Tania’s turn. “You promised me more answers to my questions.”
“Yep. That I did. And since we’ll be booking on down the road once we’ve been fed, I reckon you’re thinking I’d better spit something out before the food leaves the kitchen, right?”
She just looked at him.
“Okay.” He held up a warning finger, like my wait a minute finger, but different. “But beware. You’re not likely to believe what I have to say. At least not right away.”
“Why not? One of your questions had to do with age; you wanted to know how old I am.”
She delivered that one with a perfectly western accent. I was so proud.
“We’ll start out easy. I served in the Civil War.”
Tania’s stare could be felt. “You–”
“Hold on. Let me get this straight. You’re saying you’re what, more than 160 years old?”
“Give the girl A grades in both math and American history.”
Now, see, what comes next has to do with a facet of my beloved’s personality I was just starting to figure out. She would have decided Jack Hill was a great tale telling liar on the face of it, but he’d challenged her by telling her that’s what she’d do. Which triggered her “prove him wrong” gene; she can’t stand being ordered around (except–well, TMI, never mind).
Sure, Jack was predicting, not commanding, but sometimes Tania has trouble distinguishing between the two.
“All right,” she challenged him back. “Let’s say I believe you. You’re what, immortal and invincible?”
He laughed aloud. “Hardly. I could walk out the door, get run over by a truck, and be dead just as quick as anybody else.”
“Hm. So then, how does this work, exactly?”
He shrugged. “Mostly, I work my butt off just staying alive from day to day. I was in my seventies when I realized a few key things. One, I was looking younger than my age. Two, I could do anything I could have done in my twenties, only better, on less sleep, and I was healthier. Three, as Soul I’d apparently made some kind of compact with God or the Universe or the Spiritual Hierarchy, whatever fits your understanding of the way things work. That agreement was that I’d hang aroung longer than most people think possible, but not just for kicks and giggles. I’d agreed to a particular mission.”

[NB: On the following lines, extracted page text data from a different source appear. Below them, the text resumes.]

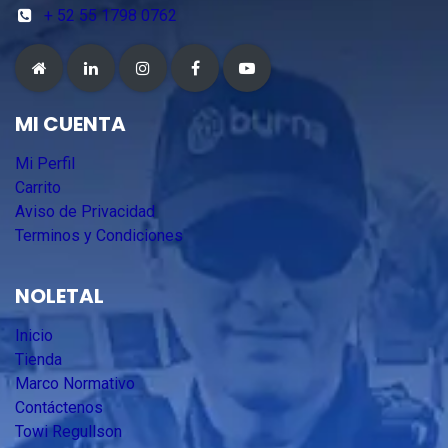
+ 52 55 1798 0762
MI CUENTA
Mi Perfil
Carrito
Aviso de Privacidad
Terminos y Condiciones
NOLETAL
Inicio
Tienda
Marco Normativo
Contáctenos
Towi Regullson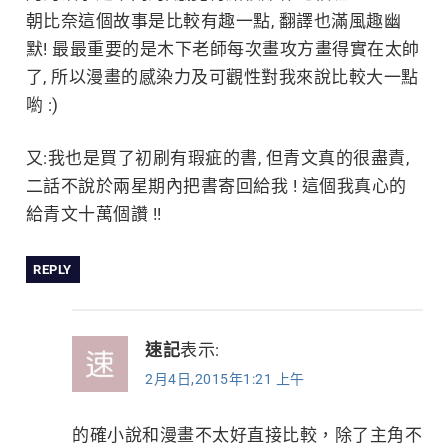
朝比奈這個故事是比較有趣一點, 翻譯也滿風趣幽
默! 最最重要的是木下老師每次畫攻方畫得實在太帥
了, 所以漫畫的感染力及可觀性對我來說比較大一點
喲 :)
又:我也是買了初刷有瑕疵的書, 但青文真的很盡責,
二話不說於兩星期內把書寄回給我 ! 這個我真心的
給青文十萬個讚 !!
REPLY
速記
表示:
2月4日,2015年1:21 上午
的確小說和漫畫不太好直接比較，除了主角不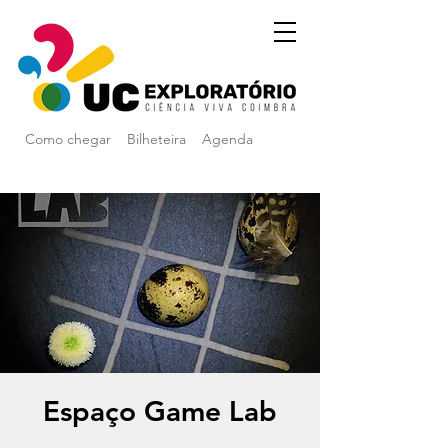
Como chegar
Bilheteira
Agenda
Espaço Game Lab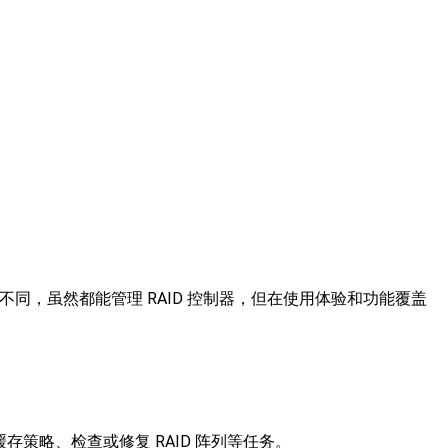
场景有所不同，虽然都能管理 RAID 控制器，但在使用体验和功能覆盖
缓存策略、检查或修复 RAID 阵列等任务。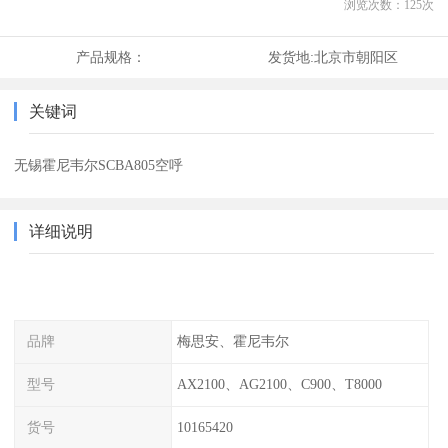
浏览次数：
125
次
产品规格：
发货地:
北京市朝阳区
关键词
无锡霍尼韦尔SCBA805空呼
详细说明
品牌
梅思安、霍尼韦尔
型号
AX2100、AG2100、C900、T8000
货号
10165420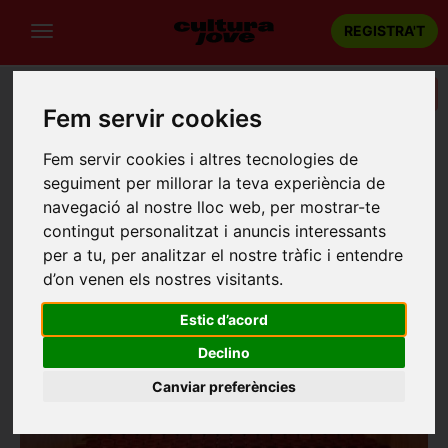
REGISTRA'T
Categories
Fem servir cookies
Portada
Recintes
Teatre Auditori Casal Riudomenc
Fem servir cookies i altres tecnologies de
seguiment per millorar la teva experiència de
TEATRE AUDITORI CASAL RIUDOMENC
navegació al nostre lloc web, per mostrar-te
Riudoms
contingut personalitzat i anuncis interessants
Carrer de Sant Jaume, 2
per a tu, per analitzar el nostre tràfic i entendre
d’on venen els nostres visitants.
Estic d’acord
Declino
Canviar preferències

“Which is,” she hazarded a guess, “rescuing needy folks from the Hartford ‘hood?”
“I’m still trying to figure that out. This time, it looks that way, Hartford rescue. Often enough, though, I don’t know myself till after the fact.”
“It’s an old Bill and Ted’s–never mind.”
Just then, the food arrived. We fell to with a will. Jack finished first, having ordered a whole lot smaller meal. Tania, noticing this, paused between bites of ribeye steak long enough to say, “So. You obviously haven’t aged much since then. You have to what, switch identities every so often? That must be a b*tch.”
“Succinctly put,” he agreed. “As remote as we live, nobody usually pays much attention until I’ve been in one place quite some time, but there’s the paperwork. The I.R.S. might not even notice if a man kept filing taxes every year after his 200th birthday, but then again it might. And the DMV would definitely pay attention if you tried to renew your driver’s license at that age.”
“Yeah duh. So? How do you handle it?”
“A variety of ways.” He grinned, shoving his chair back from the table. “But that’s another question, and Nature is calling. We’ll have to, um, table this discussion for another time.” He rose, spun on his heel, and headed for the restrooms.
My darling turned to me. “You get the feeling I just opened up a whole new can of worms?”
“Not really. I’m just taking it as it comes.”
Which was, of course, a complete lie. Jack Hill’s statement about his longevity had my adrenaline going. It fit precisely with uncle B.J.’s theory that he, Hill, was a long-lived sort of fellow and that life wasn’t necessarily any easier for the man just because of that. Heck yes, this topic could be–or could lead to–a whole new can of worms.
But I didn’t figure I needed to admit it. If there was one thing I could count on, it was that Tania’s dogged curiosity would keep the information coming right along without me lifting a finger.